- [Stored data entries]

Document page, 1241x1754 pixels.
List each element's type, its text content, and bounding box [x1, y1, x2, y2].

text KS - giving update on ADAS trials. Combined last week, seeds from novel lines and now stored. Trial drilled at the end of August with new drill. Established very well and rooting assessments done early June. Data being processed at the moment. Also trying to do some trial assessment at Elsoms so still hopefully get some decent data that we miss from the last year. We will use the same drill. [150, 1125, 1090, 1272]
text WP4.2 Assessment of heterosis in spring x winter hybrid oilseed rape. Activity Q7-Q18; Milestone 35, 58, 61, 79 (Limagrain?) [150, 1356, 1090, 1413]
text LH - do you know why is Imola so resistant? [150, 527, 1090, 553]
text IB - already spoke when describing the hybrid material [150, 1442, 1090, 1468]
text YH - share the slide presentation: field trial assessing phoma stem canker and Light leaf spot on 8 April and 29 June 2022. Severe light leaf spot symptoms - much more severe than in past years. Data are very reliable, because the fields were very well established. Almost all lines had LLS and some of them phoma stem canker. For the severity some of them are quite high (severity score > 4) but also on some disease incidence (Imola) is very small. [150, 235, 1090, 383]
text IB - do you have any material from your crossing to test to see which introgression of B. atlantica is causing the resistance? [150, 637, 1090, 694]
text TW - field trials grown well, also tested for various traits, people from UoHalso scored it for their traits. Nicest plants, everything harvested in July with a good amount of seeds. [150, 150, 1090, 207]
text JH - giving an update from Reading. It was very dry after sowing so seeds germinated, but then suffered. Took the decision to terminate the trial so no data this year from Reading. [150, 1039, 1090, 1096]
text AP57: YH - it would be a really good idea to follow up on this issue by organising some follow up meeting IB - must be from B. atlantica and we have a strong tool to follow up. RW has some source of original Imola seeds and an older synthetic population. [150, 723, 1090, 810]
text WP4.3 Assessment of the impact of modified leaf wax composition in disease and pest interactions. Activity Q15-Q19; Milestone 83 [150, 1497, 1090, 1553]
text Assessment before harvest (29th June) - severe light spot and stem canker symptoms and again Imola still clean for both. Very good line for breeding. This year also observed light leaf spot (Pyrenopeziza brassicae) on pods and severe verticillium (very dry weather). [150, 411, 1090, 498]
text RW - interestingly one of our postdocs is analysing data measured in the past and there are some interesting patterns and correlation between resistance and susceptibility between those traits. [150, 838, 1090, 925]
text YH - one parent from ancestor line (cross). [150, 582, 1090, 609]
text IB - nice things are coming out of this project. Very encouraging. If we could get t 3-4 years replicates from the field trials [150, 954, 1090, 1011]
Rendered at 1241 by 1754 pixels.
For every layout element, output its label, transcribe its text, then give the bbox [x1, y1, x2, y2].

- [What is required]
Where the string "resistance" turns up in a line of the data above, copy that whole line.

- [Solved exercise]
text IB - do you have any material from your crossing to test to see which introgression of B. atlantica is causing the resistance? [150, 637, 1090, 694]
text RW - interestingly one of our postdocs is analysing data measured in the past and there are some interesting patterns and correlation between resistance and susceptibility between those traits. [150, 838, 1090, 925]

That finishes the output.